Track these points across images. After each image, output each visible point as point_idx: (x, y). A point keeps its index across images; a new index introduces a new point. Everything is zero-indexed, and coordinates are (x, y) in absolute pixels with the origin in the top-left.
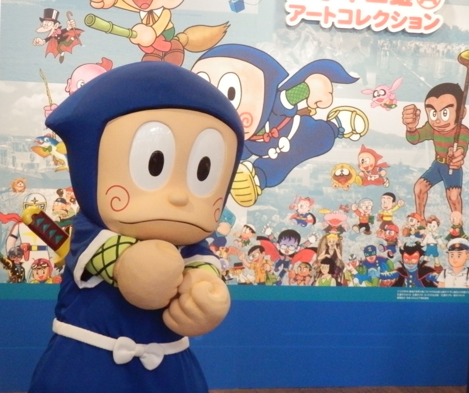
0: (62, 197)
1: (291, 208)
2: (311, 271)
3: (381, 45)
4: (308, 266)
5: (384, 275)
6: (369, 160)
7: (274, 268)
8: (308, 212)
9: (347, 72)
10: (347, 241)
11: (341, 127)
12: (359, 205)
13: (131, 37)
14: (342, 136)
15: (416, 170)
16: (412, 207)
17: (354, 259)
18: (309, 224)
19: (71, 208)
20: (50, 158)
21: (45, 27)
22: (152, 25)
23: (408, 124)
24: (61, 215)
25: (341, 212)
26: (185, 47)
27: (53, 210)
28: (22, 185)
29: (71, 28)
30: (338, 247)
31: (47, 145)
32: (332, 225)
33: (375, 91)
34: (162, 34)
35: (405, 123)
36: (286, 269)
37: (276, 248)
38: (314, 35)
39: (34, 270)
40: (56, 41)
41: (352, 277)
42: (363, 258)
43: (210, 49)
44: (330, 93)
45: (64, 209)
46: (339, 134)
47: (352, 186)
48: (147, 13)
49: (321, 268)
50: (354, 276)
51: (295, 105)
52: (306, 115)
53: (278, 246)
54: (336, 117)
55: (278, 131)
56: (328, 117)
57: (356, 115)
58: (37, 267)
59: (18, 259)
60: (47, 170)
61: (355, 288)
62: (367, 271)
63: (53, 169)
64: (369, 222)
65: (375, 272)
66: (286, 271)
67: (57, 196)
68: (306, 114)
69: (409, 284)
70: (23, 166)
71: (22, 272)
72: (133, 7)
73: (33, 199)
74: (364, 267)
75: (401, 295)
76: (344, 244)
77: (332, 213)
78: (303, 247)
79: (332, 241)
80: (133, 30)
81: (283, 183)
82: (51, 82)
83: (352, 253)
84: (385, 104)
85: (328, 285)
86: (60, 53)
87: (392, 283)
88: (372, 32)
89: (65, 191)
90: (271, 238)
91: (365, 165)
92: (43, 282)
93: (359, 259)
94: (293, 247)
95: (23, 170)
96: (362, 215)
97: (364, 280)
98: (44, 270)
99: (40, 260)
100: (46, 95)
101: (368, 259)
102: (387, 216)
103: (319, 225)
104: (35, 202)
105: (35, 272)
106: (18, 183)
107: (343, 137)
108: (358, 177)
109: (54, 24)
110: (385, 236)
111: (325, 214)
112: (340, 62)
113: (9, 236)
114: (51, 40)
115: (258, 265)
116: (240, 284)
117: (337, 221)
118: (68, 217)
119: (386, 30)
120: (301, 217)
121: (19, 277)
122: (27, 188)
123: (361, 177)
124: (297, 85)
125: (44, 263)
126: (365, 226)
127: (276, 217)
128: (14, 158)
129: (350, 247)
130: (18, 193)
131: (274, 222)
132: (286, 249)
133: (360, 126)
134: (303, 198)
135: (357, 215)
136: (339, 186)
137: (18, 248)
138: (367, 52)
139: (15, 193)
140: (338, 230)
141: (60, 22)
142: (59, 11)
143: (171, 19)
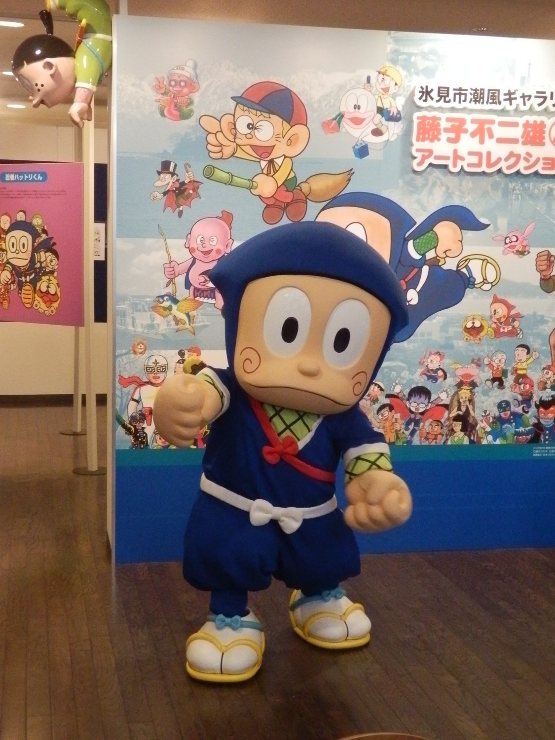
0: (184, 358)
1: (421, 363)
2: (443, 429)
3: (512, 188)
4: (439, 424)
5: (519, 431)
6: (502, 310)
7: (403, 426)
8: (438, 367)
9: (477, 218)
10: (480, 396)
11: (472, 276)
12: (491, 358)
13: (251, 188)
14: (473, 286)
15: (551, 320)
16: (547, 359)
17: (488, 415)
18: (440, 380)
20: (171, 318)
21: (162, 180)
22: (274, 175)
23: (542, 271)
25: (472, 367)
26: (308, 197)
27: (175, 372)
28: (143, 347)
29: (189, 180)
30: (471, 403)
31: (166, 304)
32: (465, 380)
33: (506, 238)
34: (283, 184)
35: (539, 271)
37: (406, 406)
38: (441, 180)
39: (156, 435)
40: (174, 194)
41: (486, 435)
42: (497, 414)
43: (335, 198)
44: (459, 241)
46: (469, 284)
47: (484, 338)
48: (267, 162)
49: (453, 425)
50: (488, 433)
51: (424, 255)
52: (436, 265)
53: (407, 404)
54: (467, 267)
55: (406, 282)
56: (458, 267)
59: (140, 424)
60: (168, 331)
61: (489, 446)
62: (501, 427)
63: (174, 329)
64: (502, 376)
65: (510, 429)
66: (417, 429)
67: (179, 358)
68: (434, 264)
69: (545, 440)
70: (143, 326)
71: (144, 438)
72: (254, 157)
73: (154, 361)
74: (498, 423)
75: (537, 452)
76: (476, 399)
78: (434, 403)
79: (464, 397)
80: (253, 180)
81: (412, 338)
82: (169, 238)
83: (485, 409)
84: (518, 251)
85: (460, 443)
86: (179, 207)
87: (527, 439)
88: (503, 176)
89: (186, 352)
90: (400, 396)
91: (497, 316)
92: (166, 447)
93: (493, 415)
94: (423, 404)
95: (143, 331)
96: (495, 368)
97: (498, 437)
100: (165, 251)
101: (502, 414)
102: (521, 369)
103: (450, 381)
104: (157, 364)
105: (157, 437)
106: (138, 345)
107: (474, 287)
108: (490, 329)
109: (172, 177)
110: (520, 391)
111: (456, 369)
112: (469, 208)
113: (130, 400)
114: (169, 194)
115: (388, 424)
117: (468, 376)
119: (518, 173)
120: (431, 372)
121: (142, 442)
122: (148, 350)
123: (493, 329)
124: (425, 234)
127: (405, 374)
128: (133, 319)
129: (483, 402)
130: (139, 355)
131: (403, 378)
132: (416, 407)
133: (491, 276)
134: (433, 353)
135: (490, 369)
136: (470, 340)
137: (140, 412)
138: (498, 196)
139: (135, 355)
140: (470, 386)
141: (178, 174)
142: (176, 163)
143: (293, 168)
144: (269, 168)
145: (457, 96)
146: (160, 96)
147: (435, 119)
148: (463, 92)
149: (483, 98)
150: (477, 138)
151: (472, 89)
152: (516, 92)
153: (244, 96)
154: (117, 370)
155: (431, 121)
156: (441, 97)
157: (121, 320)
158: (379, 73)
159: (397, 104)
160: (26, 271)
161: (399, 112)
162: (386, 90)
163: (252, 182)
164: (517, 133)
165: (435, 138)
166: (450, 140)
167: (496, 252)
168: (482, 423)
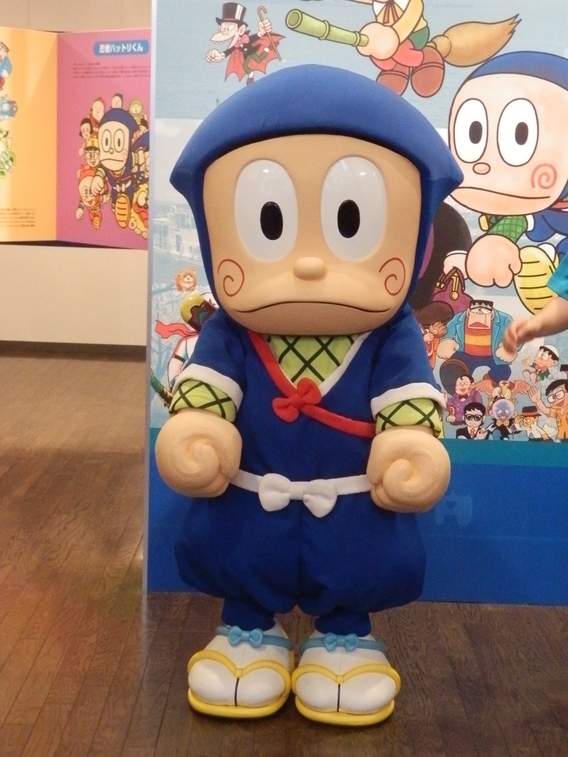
13: (358, 45)
21: (224, 33)
22: (393, 25)
26: (446, 59)
28: (191, 280)
29: (265, 33)
34: (408, 38)
40: (242, 54)
43: (487, 61)
48: (384, 4)
70: (193, 250)
80: (362, 33)
86: (248, 73)
95: (193, 257)
106: (185, 276)
109: (239, 27)
113: (172, 357)
114: (233, 53)
115: (563, 411)
116: (533, 440)
122: (199, 285)
128: (178, 238)
130: (185, 293)
139: (180, 292)
141: (247, 23)
142: (245, 7)
143: (424, 14)
144: (387, 14)
154: (154, 312)
157: (161, 239)
160: (122, 177)
163: (360, 35)
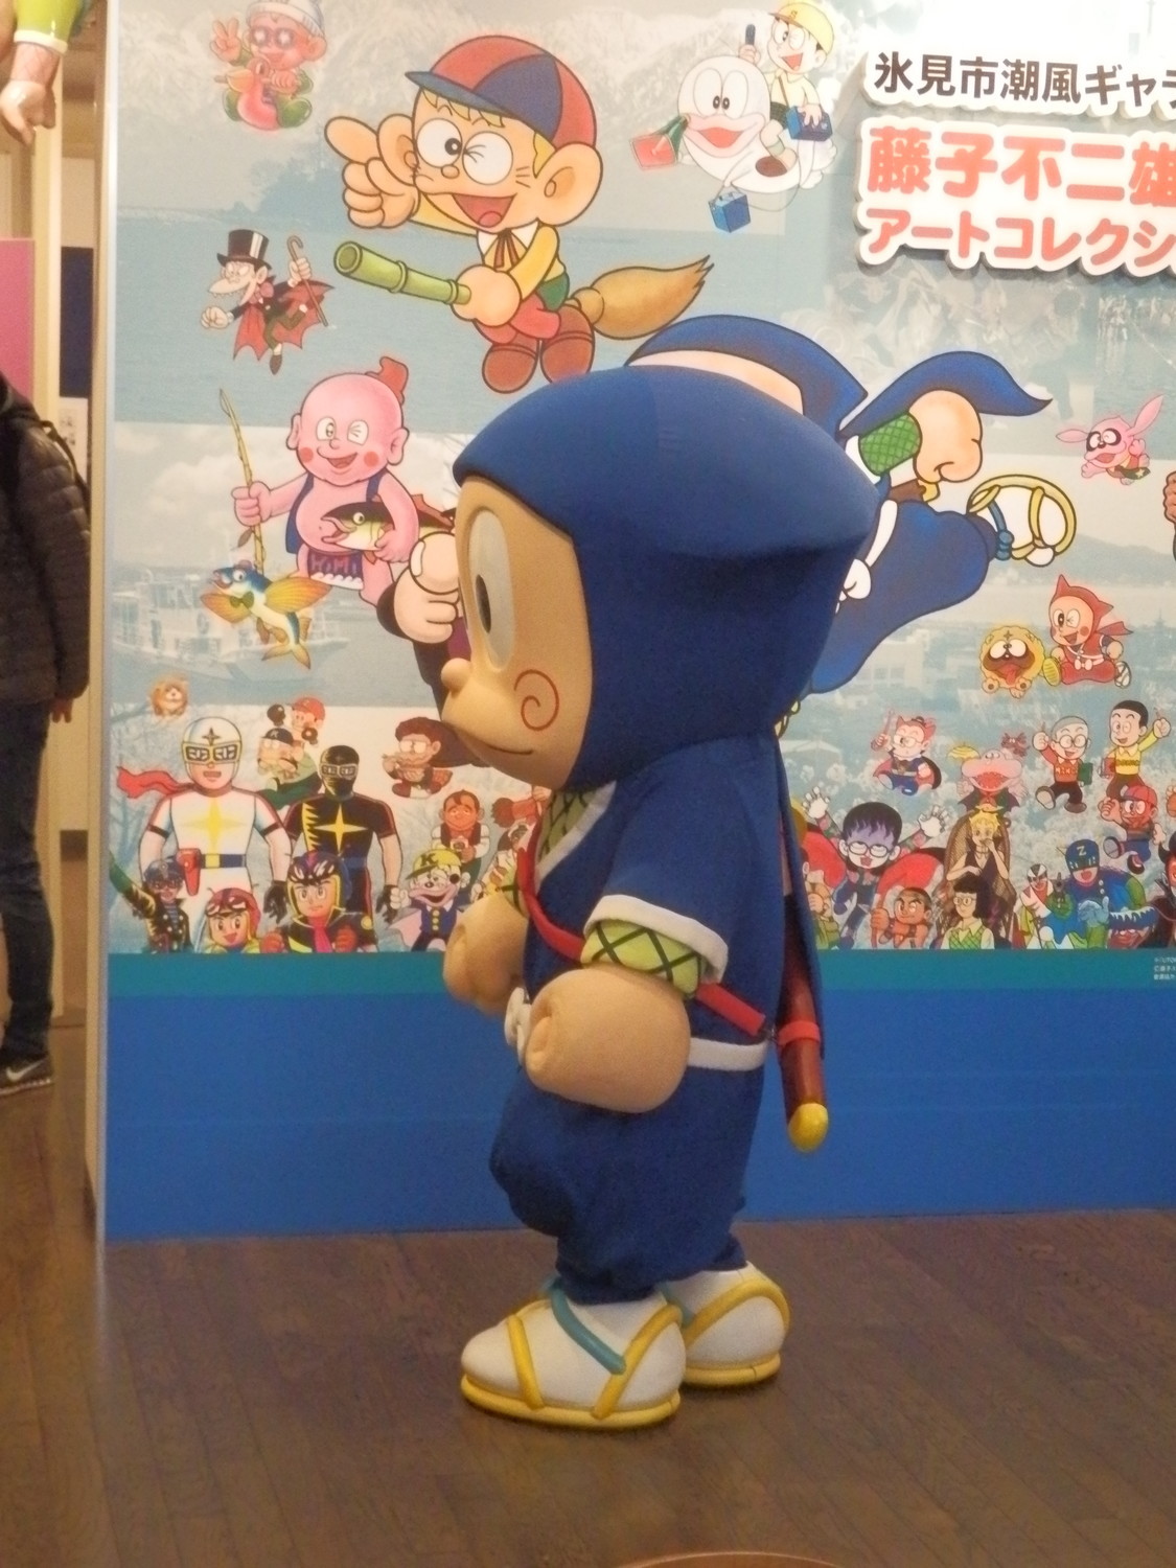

■ ■ ■ ■

Repeat the records starting at the line that has "144: (269, 168)" and continuing through the end of the records, with both ends included, and leave the pictures out of your answer.

144: (269, 168)
145: (457, 96)
146: (160, 96)
147: (435, 119)
148: (463, 92)
149: (483, 98)
150: (477, 138)
151: (472, 89)
152: (516, 92)
153: (244, 96)
154: (117, 370)
155: (431, 121)
156: (441, 97)
157: (121, 320)
158: (379, 73)
159: (397, 104)
160: (26, 271)
161: (399, 112)
162: (386, 90)
163: (252, 182)
164: (517, 133)
165: (435, 138)
166: (450, 140)
167: (496, 252)
168: (482, 423)
13: (358, 45)
21: (224, 33)
22: (393, 25)
26: (446, 59)
28: (191, 280)
29: (265, 33)
34: (408, 38)
40: (242, 54)
43: (487, 61)
48: (384, 4)
70: (193, 250)
80: (362, 33)
86: (248, 73)
95: (193, 257)
106: (185, 276)
109: (239, 27)
113: (172, 357)
114: (233, 53)
115: (563, 411)
116: (533, 440)
122: (199, 285)
128: (178, 238)
130: (185, 293)
139: (180, 292)
141: (247, 23)
142: (245, 7)
143: (424, 14)
144: (387, 14)
154: (154, 312)
157: (161, 239)
160: (122, 177)
163: (360, 35)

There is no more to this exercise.